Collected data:

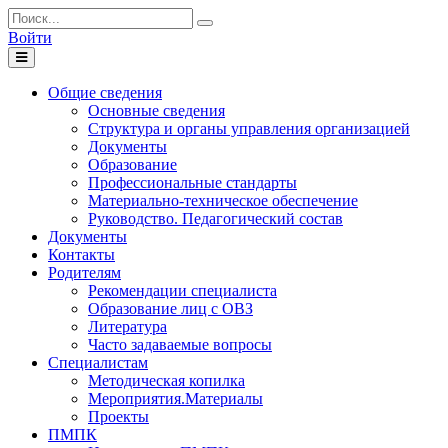
Войти
Toggle
navigation
Общие сведения
Основные сведения
Структура и органы управления организацией
Документы
Образование
Профессиональные стандарты
Материально-техническое обеспечение
Руководство. Педагогический состав
Документы
Контакты
Родителям
Рекомендации специалиста
Образование лиц с ОВЗ
Литература
Часто задаваемые вопросы
Специалистам
Методическая копилка
Мероприятия.Материалы
Проекты
ПМПК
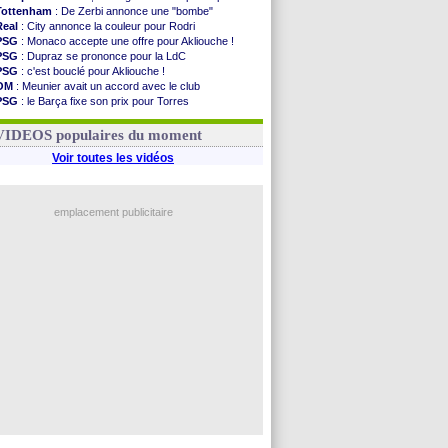
Tottenham
: De Zerbi annonce une "bombe"
Real
: City annonce la couleur pour Rodri
PSG
: Monaco accepte une offre pour Akliouche !
PSG
: Dupraz se prononce pour la LdC
PSG
: c'est bouclé pour Akliouche !
OM
: Meunier avait un accord avec le club
PSG
: le Barça fixe son prix pour Torres
Barça
: Torres souhaite rejoindre le PSG !
FIFA
: Infantino sollicite Trump
VIDEOS populaires du moment
Voir toutes les vidéos
emplacement publicitaire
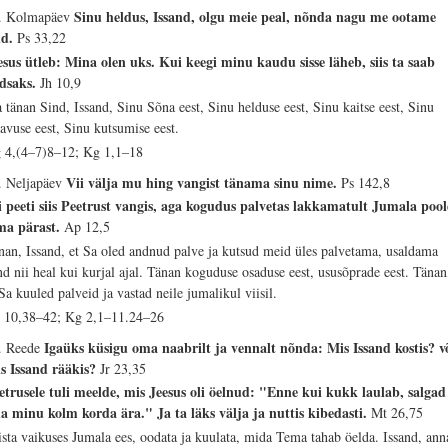
Sinu heldus, Issand, olgu meie peal, nõnda nagu me ootame
. Kolmapäev
nd.
Ps 33,22
esus ütleb: Mina olen uks. Kui keegi minu kaudu sisse läheb, siis ta saab
dsaks.
Jh 10,9
 tänan Sind, Issand, Sinu Sõna eest, Sinu helduse eest, Sinu kaitse eest, Sinu
tavuse eest, Sinu kutsumise eest.
 4,(4–7)8–12; Kg 1,1–18
Vii välja mu hing vangist tänama sinu nime.
. Neljapäev
Ps 142,8
i peeti siis Peetrust vangis, aga kogudus palvetas lakkamatult Jumala pool
ma pärast.
Ap 12,5
nan, Issand, et Sa oled andnud palve ja kutsud meid üles palvetama, usaldama
nd nii heal kui kurjal ajal. Tänan koguduse osaduse eest, ususõprade eest. Tänan
 Sa kuuled palveid ja vastad neile jumalikul viisil.
 10,38–42; Kg 2,1–11.24–26
Igaüks küsigu oma naabrilt ja vennalt nõnda: Mis Issand kostis? v
. Reede
s Issand rääkis?
Jr 23,35
etrusele tuli meelde, mis Jeesus oli öelnud: "Enne kui kukk laulab, salgad
na minu kolm korda ära." Ja ta läks välja ja nuttis kibedasti.
Mt 26,75
ista vaikuses Jumala ees, oodata ja kuulata, mida Tema tahab öelda. Issand, ann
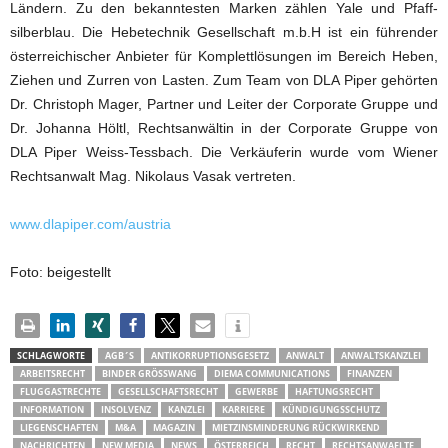
Ländern. Zu den bekanntesten Marken zählen Yale und Pfaff-
silberblau. Die Hebetechnik Gesellschaft m.b.H ist ein führender
österreichischer Anbieter für Komplettlösungen im Bereich Heben,
Ziehen und Zurren von Lasten. Zum Team von DLA Piper gehörten
Dr. Christoph Mager, Partner und Leiter der Corporate Gruppe und
Dr. Johanna Höltl, Rechtsanwältin in der Corporate Gruppe von
DLA Piper Weiss-Tessbach. Die Verkäuferin wurde vom Wiener
Rechtsanwalt Mag. Nikolaus Vasak vertreten.
www.dlapiper.com/austria
Foto: beigestellt
SCHLAGWORTE
AGB´S
ANTIKORRUPTIONSGESETZ
ANWALT
ANWALTSKANZLEI
ARBEITSRECHT
BINDER GRÖSSWANG
DIEMA COMMUNICATIONS
FINANZEN
FLUGGASTRECHTE
GESELLSCHAFTSRECHT
GEWERBE
HAFTUNGSRECHT
INFORMATION
INSOLVENZ
KANZLEI
KARRIERE
KÜNDIGUNGSSCHUTZ
LIEGENSCHAFTEN
M&A
MAGAZIN
MIETZINSMINDERUNG RÜCKWIRKEND
NACHRICHTEN
NEW MEDIA
NEWS
ÖSTERREICH
RECHT
RECHTSANWAELTE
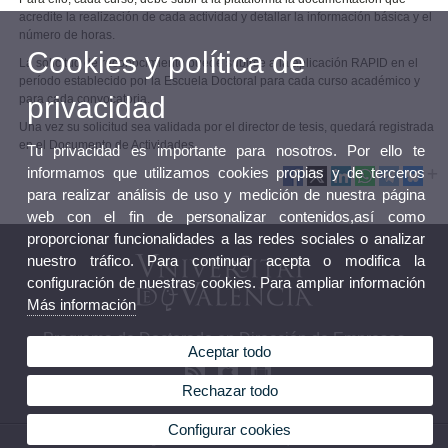
acredite la realización de cada actividad y detallar la información básica y el
número de horas.
Cookies y política de
La solicitud de reconocimiento puede subirse a la aplicación RAPID en el
período establecido por la Escuela Doctoral para cada curso académico y
privacidad
para cada convocatoria.
Una vez su solicitud sea validada por el director de tesis, quedará registrada
en el Documento de Actividades.
Tu privacidad es importante para nosotros. Por ello te
informamos que utilizamos cookies propias y de terceros
para realizar análisis de uso y medición de nuestra página
web con el fin de personalizar contenidos,así como
proporcionar funcionalidades a las redes sociales o analizar
nuestro tráfico. Para continuar acepta o modifica la
configuración de nuestras cookies. Para ampliar información
Más información
Programa de Doctorado en Dirección de Empresas
Aceptar todo
Rechazar todo
Configurar cookies
© 2026 UV. - Avda. Tarongers, s/n. 46022 Valencia. España. Teléfono: 963 828 312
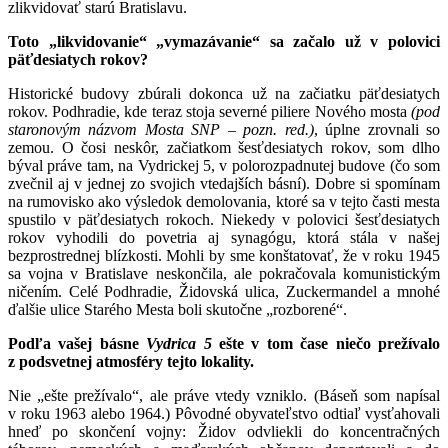
zlikvidovať starú Bratislavu.
Toto „likvidovanie“ „vymazávanie“ sa začalo už v polovici
päťdesiatych rokov?
Historické budovy zbúrali dokonca už na začiatku päťdesiatych
rokov. Podhradie, kde teraz stoja severné piliere Nového mosta
(pod
staronovým názvom Mosta SNP – pozn. red.)
, úplne zrovnali so
zemou. O čosi neskôr, začiatkom šesťdesiatych rokov, som dlho
býval práve tam, na Vydrickej 5, v polorozpadnutej budove (čo som
zvečnil aj v jednej zo svojich vtedajších básní). Dobre si spomínam
na rumovisko ako výsledok demolovania, ktoré sa v tejto časti mesta
spustilo v päťdesiatych rokoch. Niekedy v polovici šesťdesiatych
rokov vyhodili do povetria aj synagógu, ktorá stála v našej
bezprostrednej blízkosti. Mohli by sme konštatovať, že v roku 1945
sa vojna v Bratislave neskončila, ale pokračovala komunistickým
ničením. Celé Podhradie, Židovská ulica, Zuckermandel a mnohé
ďalšie ulice Starého Mesta boli skutočne „rozborené“.
Podľa vašej básne
Vydrica 5
ešte v tom čase niečo prežívalo
z podsvetnej atmosféry tejto lokality.
Nie „ešte prežívalo“, ale práve vtedy vzniklo. (Báseň som napísal
v roku 1963 alebo 1964.) Pôvodné obyvateľstvo odtiaľ vysťahovali
hneď po skončení vojny: Židov odvliekli do koncentračných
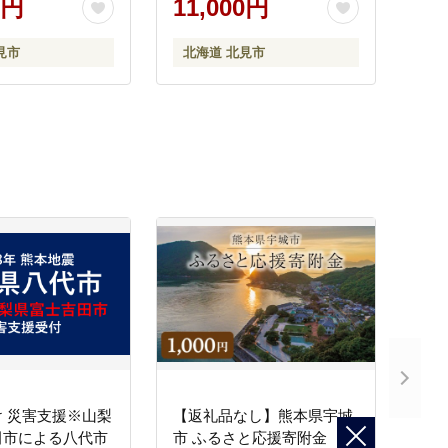
0円
11,000円
見市
北海道 北見市
 災害支援※山梨
【返礼品なし】熊本県宇城
田市による八代市
市 ふるさと応援寄附金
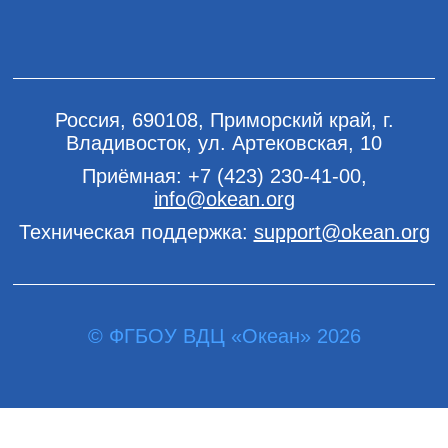
Россия, 690108, Приморский край, г.
Владивосток, ул. Артековская, 10
Приёмная:
+7 (423) 230-41-00
,
info@okean.org
Техническая поддержка:
support@okean.org
© ФГБОУ ВДЦ «Океан» 2026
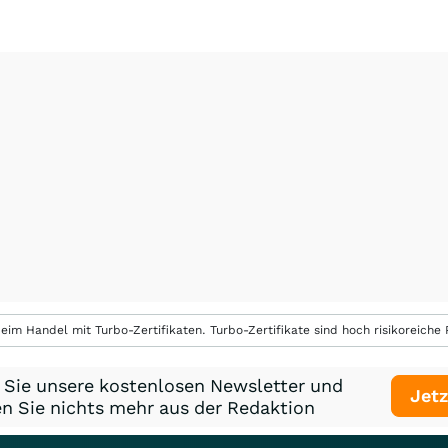
eim Handel mit Turbo-Zertifikaten. Turbo-Zertifikate sind hoch risikoreiche P
 Sie unsere kostenlosen Newsletter und
Jetz
n Sie nichts mehr aus der Redaktion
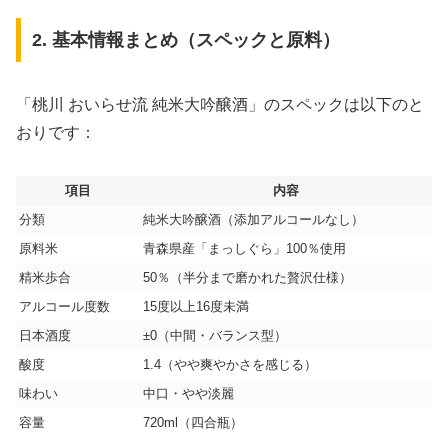
2. 基本情報まとめ（スペックと原料）
「桃川 おいらせ流 純米大吟醸酒」のスペックは以下のと
おりです：
項目
内容
分類
純米大吟醸酒（添加アルコールなし）
原料米
青森県産「まっしぐら」100％使用
精米歩合
50％（半分まで磨かれた贅沢仕様）
アルコール度数
15度以上16度未満
日本酒度
±0（中間・バランス型）
酸度
1.4（やや爽やかさを感じる）
味わい
中口・やや淡麗
容量
720ml（四合瓶）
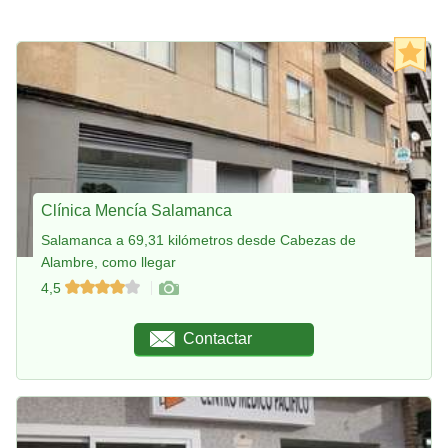
Clínica Mencía Salamanca
Salamanca a 69,31 kilómetros desde Cabezas de
Alambre, como llegar
4,5
Contactar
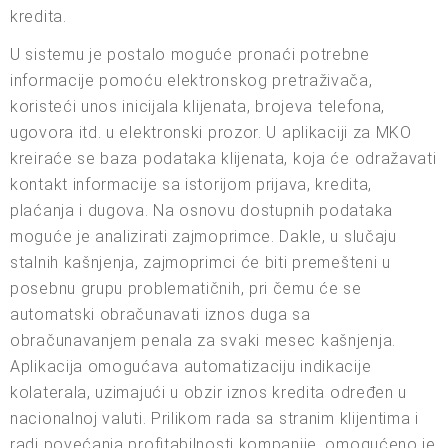
kredita.
U sistemu je postalo moguće pronaći potrebne
informacije pomoću elektronskog pretraživača,
koristeći unos inicijala klijenata, brojeva telefona,
ugovora itd. u elektronski prozor. U aplikaciji za MKO
kreiraće se baza podataka klijenata, koja će odražavati
kontakt informacije sa istorijom prijava, kredita,
plaćanja i dugova. Na osnovu dostupnih podataka
moguće je analizirati zajmoprimce. Dakle, u slučaju
stalnih kašnjenja, zajmoprimci će biti premešteni u
posebnu grupu problematičnih, pri čemu će se
automatski obračunavati iznos duga sa
obračunavanjem penala za svaki mesec kašnjenja.
Aplikacija omogućava automatizaciju indikacije
kolaterala, uzimajući u obzir iznos kredita određen u
nacionalnoj valuti. Prilikom rada sa stranim klijentima i
radi povećanja profitabilnosti kompanije, omogućeno je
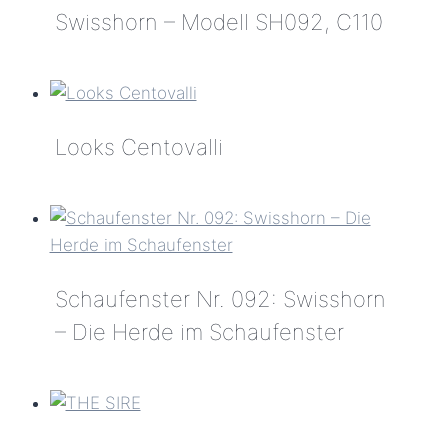
Swisshorn – Modell SH092, C110
SH090,
C007
Swisshorn
F-
–
Matt
Modell
Looks Centovalli
SH092,
C110
Looks
Centovalli
Schaufenster Nr. 092: Swisshorn
– Die Herde im Schaufenster
Schaufenster
Nr.
092:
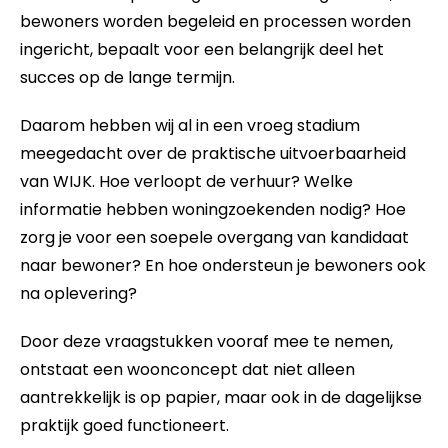
bewoners worden begeleid en processen worden
ingericht, bepaalt voor een belangrijk deel het
succes op de lange termijn.
Daarom hebben wij al in een vroeg stadium
meegedacht over de praktische uitvoerbaarheid
van WIJK. Hoe verloopt de verhuur? Welke
informatie hebben woningzoekenden nodig? Hoe
zorg je voor een soepele overgang van kandidaat
naar bewoner? En hoe ondersteun je bewoners ook
na oplevering?
Door deze vraagstukken vooraf mee te nemen,
ontstaat een woonconcept dat niet alleen
aantrekkelijk is op papier, maar ook in de dagelijkse
praktijk goed functioneert.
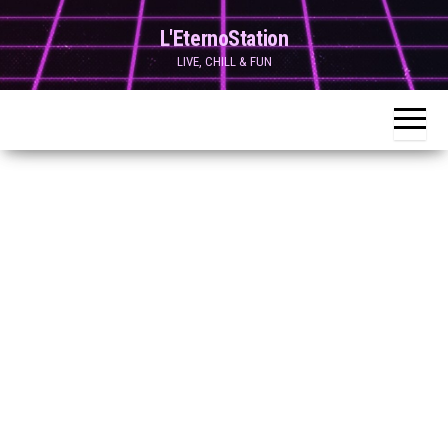
Skip
L'EternoStation
to
LIVE, CHILL & FUN
the
content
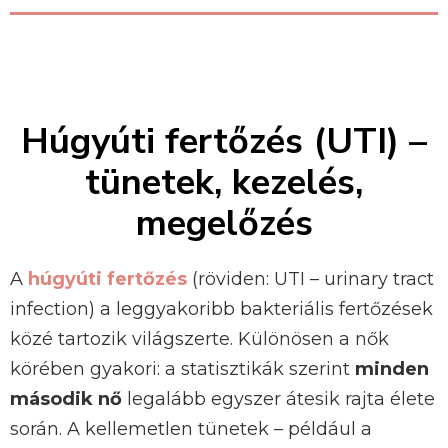
Húgyúti fertőzés (UTI) –
tünetek, kezelés,
megelőzés
A
húgyúti fertőzés
(röviden: UTI – urinary tract
infection) a leggyakoribb bakteriális fertőzések
közé tartozik világszerte. Különösen a nők
körében gyakori: a statisztikák szerint
minden
második nő
legalább egyszer átesik rajta élete
során. A kellemetlen tünetek – például a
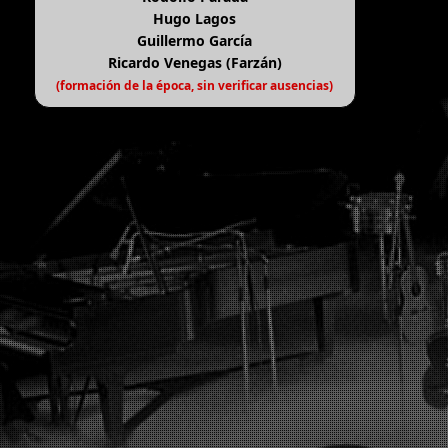
Hugo Lagos
Guillermo García
Ricardo Venegas (Farzán)
(formación de la época, sin verificar ausencias)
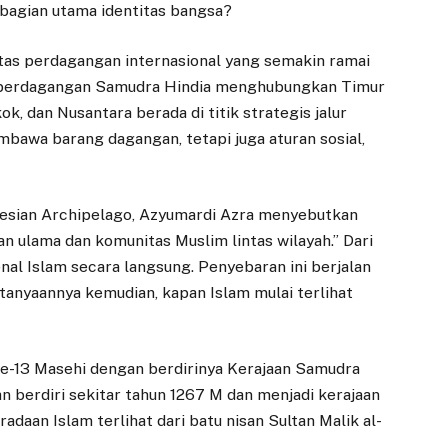
bagian utama identitas bangsa?
vitas perdagangan internasional yang semakin ramai
ur perdagangan Samudra Hindia menghubungkan Timur
k, dan Nusantara berada di titik strategis jalur
bawa barang dagangan, tetapi juga aturan sosial,
nesian Archipelago, Azyumardi Azra menyebutkan
 ulama dan komunitas Muslim lintas wilayah.” Dari
nal Islam secara langsung. Penyebaran ini berjalan
rtanyaannya kemudian, kapan Islam mulai terlihat
d ke-13 Masehi dengan berdirinya Kerajaan Samudra
kan berdiri sekitar tahun 1267 M dan menjadi kerajaan
adaan Islam terlihat dari batu nisan Sultan Malik al-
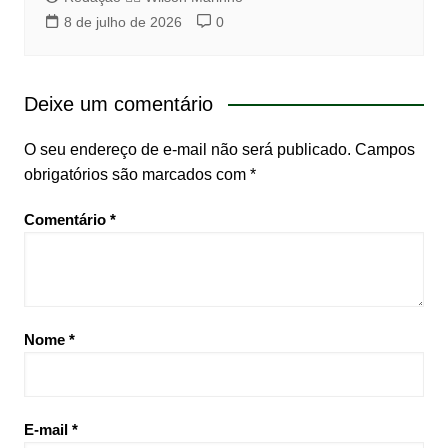
8 de julho de 2026
0
Deixe um comentário
O seu endereço de e-mail não será publicado.
Campos
obrigatórios são marcados com
*
Comentário
*
Nome
*
E-mail
*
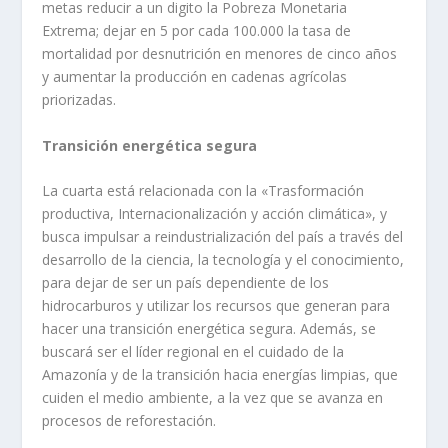
metas reducir a un digito la Pobreza Monetaria
Extrema; dejar en 5 por cada 100.000 la tasa de
mortalidad por desnutrición en menores de cinco años
y aumentar la producción en cadenas agrícolas
priorizadas.
Transición energética segura
La cuarta está relacionada con la «Trasformación
productiva, Internacionalización y acción climática», y
busca impulsar a reindustrialización del país a través del
desarrollo de la ciencia, la tecnología y el conocimiento,
para dejar de ser un país dependiente de los
hidrocarburos y utilizar los recursos que generan para
hacer una transición energética segura. Además, se
buscará ser el líder regional en el cuidado de la
Amazonía y de la transición hacia energías limpias, que
cuiden el medio ambiente, a la vez que se avanza en
procesos de reforestación.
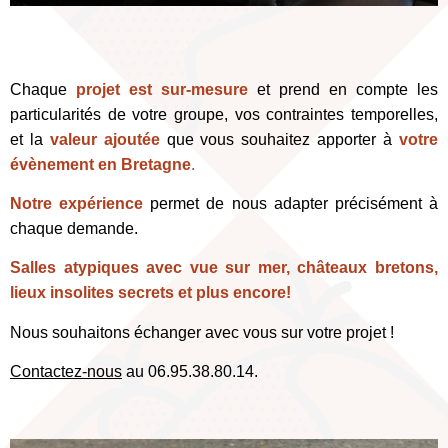
Chaque
projet est sur-mesure
et prend en compte les
particularités de votre groupe, vos contraintes temporelles,
et la
valeur ajoutée
que vous souhaitez apporter à
votre
évènement en Bretagne
.
Notre expérience
permet de nous adapter précisément à
chaque demande.
Salles atypiques avec vue sur mer, châteaux bretons,
lieux insolites secrets et plus encore!
Nous souhaitons échanger avec vous sur votre projet !
Contactez-nous
au 06.95.38.80.14.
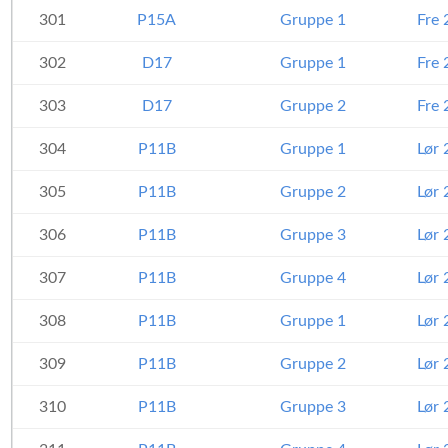
301
P15A
Gruppe 1
Fre 
302
D17
Gruppe 1
Fre 
303
D17
Gruppe 2
Fre 
304
P11B
Gruppe 1
Lør 
305
P11B
Gruppe 2
Lør 
306
P11B
Gruppe 3
Lør 
307
P11B
Gruppe 4
Lør 
308
P11B
Gruppe 1
Lør 
309
P11B
Gruppe 2
Lør 
310
P11B
Gruppe 3
Lør 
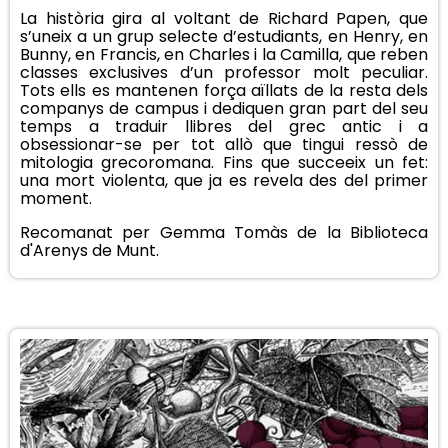
La història gira al voltant de Richard Papen, que
s’uneix a un grup selecte d’estudiants, en Henry, en
Bunny, en Francis, en Charles i la Camilla, que reben
classes exclusives d’un professor molt peculiar.
Tots ells es mantenen força aïllats de la resta dels
companys de campus i dediquen gran part del seu
temps a traduir llibres del grec antic i a
obsessionar-se per tot allò que tingui ressò de
mitologia grecoromana. Fins que succeeix un fet:
una mort violenta, que ja es revela des del primer
moment.
Recomanat per Gemma Tomàs de la Biblioteca
d'Arenys de Munt.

- **PROBLEM TO SOLVE**
Count the lines above that include the word "pour". Reply with that number alone.

- **TASK ANSWER**
5